Task to complete: Present every row below as a numbered list, skipping blank lines and omitting the pictures.

Dataset entries:
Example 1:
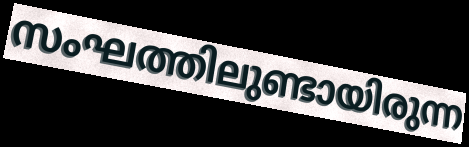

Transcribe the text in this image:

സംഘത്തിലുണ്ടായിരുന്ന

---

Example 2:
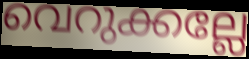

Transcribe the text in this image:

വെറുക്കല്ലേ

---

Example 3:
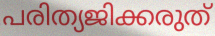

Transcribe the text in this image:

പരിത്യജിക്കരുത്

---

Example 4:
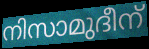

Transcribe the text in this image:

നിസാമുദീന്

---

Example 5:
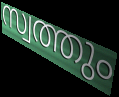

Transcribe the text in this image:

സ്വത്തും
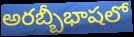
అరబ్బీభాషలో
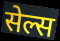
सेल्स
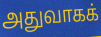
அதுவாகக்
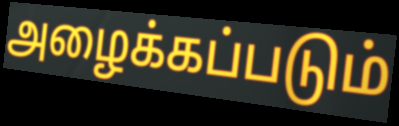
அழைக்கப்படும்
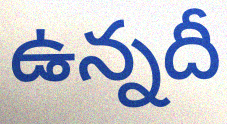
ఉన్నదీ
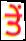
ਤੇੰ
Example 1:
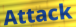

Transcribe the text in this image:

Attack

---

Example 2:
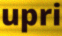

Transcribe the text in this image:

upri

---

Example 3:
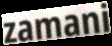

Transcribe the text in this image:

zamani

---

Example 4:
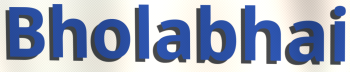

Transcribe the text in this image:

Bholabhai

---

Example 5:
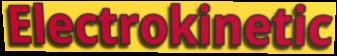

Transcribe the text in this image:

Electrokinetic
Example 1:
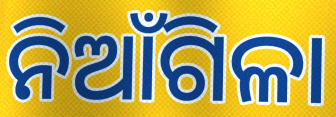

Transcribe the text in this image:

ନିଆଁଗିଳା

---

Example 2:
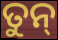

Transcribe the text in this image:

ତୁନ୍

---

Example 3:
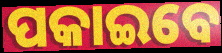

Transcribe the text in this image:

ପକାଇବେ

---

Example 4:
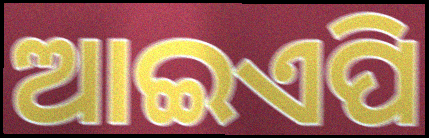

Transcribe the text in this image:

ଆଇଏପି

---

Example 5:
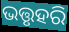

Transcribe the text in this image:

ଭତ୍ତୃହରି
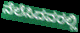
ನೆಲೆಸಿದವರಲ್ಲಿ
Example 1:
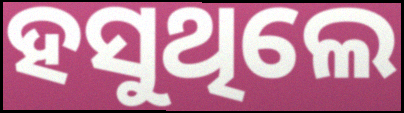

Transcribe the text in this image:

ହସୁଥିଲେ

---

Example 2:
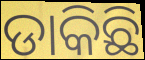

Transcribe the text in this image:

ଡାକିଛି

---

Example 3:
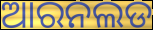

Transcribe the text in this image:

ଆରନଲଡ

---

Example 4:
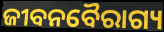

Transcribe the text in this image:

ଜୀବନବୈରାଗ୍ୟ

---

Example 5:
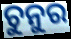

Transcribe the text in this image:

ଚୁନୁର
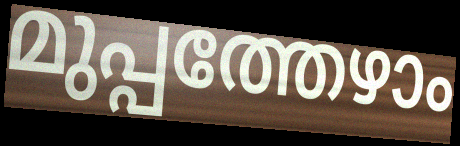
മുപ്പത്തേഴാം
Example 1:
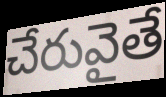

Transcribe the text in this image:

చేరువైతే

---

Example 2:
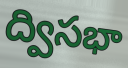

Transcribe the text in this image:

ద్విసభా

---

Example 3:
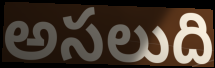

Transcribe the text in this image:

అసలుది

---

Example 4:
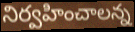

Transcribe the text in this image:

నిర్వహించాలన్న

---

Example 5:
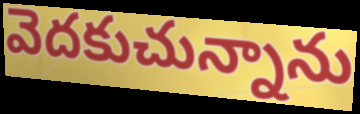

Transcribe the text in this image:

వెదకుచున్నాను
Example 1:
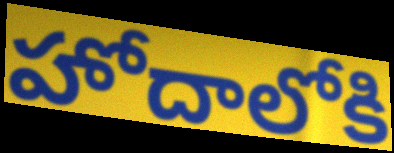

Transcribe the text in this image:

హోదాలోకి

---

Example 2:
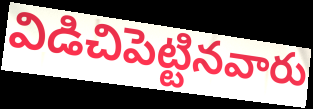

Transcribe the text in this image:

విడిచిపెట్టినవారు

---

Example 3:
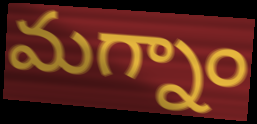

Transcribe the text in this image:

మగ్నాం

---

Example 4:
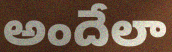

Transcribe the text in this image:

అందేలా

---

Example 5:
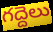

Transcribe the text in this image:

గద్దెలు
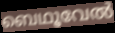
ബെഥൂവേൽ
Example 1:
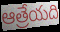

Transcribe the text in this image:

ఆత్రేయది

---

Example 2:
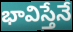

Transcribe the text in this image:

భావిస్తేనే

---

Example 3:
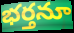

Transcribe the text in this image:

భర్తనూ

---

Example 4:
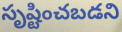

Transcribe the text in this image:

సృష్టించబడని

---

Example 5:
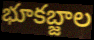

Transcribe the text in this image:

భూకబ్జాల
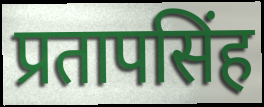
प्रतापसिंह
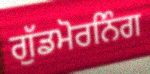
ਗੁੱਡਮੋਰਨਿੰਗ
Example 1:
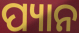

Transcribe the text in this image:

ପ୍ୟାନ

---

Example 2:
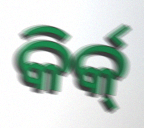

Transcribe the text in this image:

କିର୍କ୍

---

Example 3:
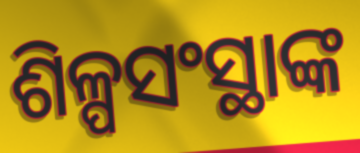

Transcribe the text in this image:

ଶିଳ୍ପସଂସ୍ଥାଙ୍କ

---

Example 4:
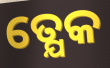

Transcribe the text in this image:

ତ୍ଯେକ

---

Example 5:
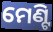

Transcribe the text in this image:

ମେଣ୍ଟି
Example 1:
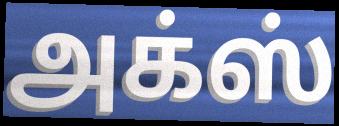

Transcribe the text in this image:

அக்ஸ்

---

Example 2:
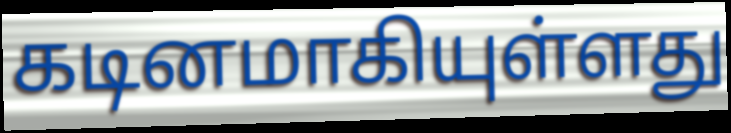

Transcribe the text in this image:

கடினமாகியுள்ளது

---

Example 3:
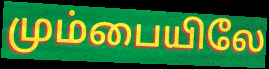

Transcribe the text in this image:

Output for this exercise:
1. Example 1:
2. Transcribe the text in this image:
3. സംഘത്തിലുണ്ടായിരുന്ന
4. ---
5. Example 2:
6. Transcribe the text in this image:
7. വെറുക്കല്ലേ
8. ---
9. Example 3:
10. Transcribe the text in this image:
11. പരിത്യജിക്കരുത്
12. ---
13. Example 4:
14. Transcribe the text in this image:
15. നിസാമുദീന്
16. ---
17. Example 5:
18. Transcribe the text in this image:
19. സ്വത്തും
20. అరబ్బీభాషలో
21. सेल्स
22. அதுவாகக்
23. அழைக்கப்படும்
24. ఉన్నదీ
25. ਤੇੰ
26. Example 1:
27. Transcribe the text in this image:
28. Attack
29. ---
30. Example 2:
31. Transcribe the text in this image:
32. upri
33. ---
34. Example 3:
35. Transcribe the text in this image:
36. zamani
37. ---
38. Example 4:
39. Transcribe the text in this image:
40. Bholabhai
41. ---
42. Example 5:
43. Transcribe the text in this image:
44. Electrokinetic
45. Example 1:
46. Transcribe the text in this image:
47. ନିଆଁଗିଳା
48. ---
49. Example 2:
50. Transcribe the text in this image:
51. ତୁନ୍
52. ---
53. Example 3:
54. Transcribe the text in this image:
55. ପକାଇବେ
56. ---
57. Example 4:
58. Transcribe the text in this image:
59. ଆଇଏପି
60. ---
61. Example 5:
62. Transcribe the text in this image:
63. ଭତ୍ତୃହରି
64. ನೆಲೆಸಿದವರಲ್ಲಿ
65. Example 1:
66. Transcribe the text in this image:
67. ହସୁଥିଲେ
68. ---
69. Example 2:
70. Transcribe the text in this image:
71. ଡାକିଛି
72. ---
73. Example 3:
74. Transcribe the text in this image:
75. ଆରନଲଡ
76. ---
77. Example 4:
78. Transcribe the text in this image:
79. ଜୀବନବୈରାଗ୍ୟ
80. ---
81. Example 5:
82. Transcribe the text in this image:
83. ଚୁନୁର
84. മുപ്പത്തേഴാം
85. Example 1:
86. Transcribe the text in this image:
87. చేరువైతే
88. ---
89. Example 2:
90. Transcribe the text in this image:
91. ద్విసభా
92. ---
93. Example 3:
94. Transcribe the text in this image:
95. అసలుది
96. ---
97. Example 4:
98. Transcribe the text in this image:
99. నిర్వహించాలన్న
100. ---
101. Example 5:
102. Transcribe the text in this image:
103. వెదకుచున్నాను
104. Example 1:
105. Transcribe the text in this image:
106. హోదాలోకి
107. ---
108. Example 2:
109. Transcribe the text in this image:
110. విడిచిపెట్టినవారు
111. ---
112. Example 3:
113. Transcribe the text in this image:
114. మగ్నాం
115. ---
116. Example 4:
117. Transcribe the text in this image:
118. అందేలా
119. ---
120. Example 5:
121. Transcribe the text in this image:
122. గద్దెలు
123. ബെഥൂവേൽ
124. Example 1:
125. Transcribe the text in this image:
126. ఆత్రేయది
127. ---
128. Example 2:
129. Transcribe the text in this image:
130. భావిస్తేనే
131. ---
132. Example 3:
133. Transcribe the text in this image:
134. భర్తనూ
135. ---
136. Example 4:
137. Transcribe the text in this image:
138. సృష్టించబడని
139. ---
140. Example 5:
141. Transcribe the text in this image:
142. భూకబ్జాల
143. प्रतापसिंह
144. ਗੁੱਡਮੋਰਨਿੰਗ
145. Example 1:
146. Transcribe the text in this image:
147. ପ୍ୟାନ
148. ---
149. Example 2:
150. Transcribe the text in this image:
151. କିର୍କ୍
152. ---
153. Example 3:
154. Transcribe the text in this image:
155. ଶିଳ୍ପସଂସ୍ଥାଙ୍କ
156. ---
157. Example 4:
158. Transcribe the text in this image:
159. ତ୍ଯେକ
160. ---
161. Example 5:
162. Transcribe the text in this image:
163. ମେଣ୍ଟି
164. Example 1:
165. Transcribe the text in this image:
166. அக்ஸ்
167. ---
168. Example 2:
169. Transcribe the text in this image:
170. கடினமாகியுள்ளது
171. ---
172. Example 3:
173. Transcribe the text in this image:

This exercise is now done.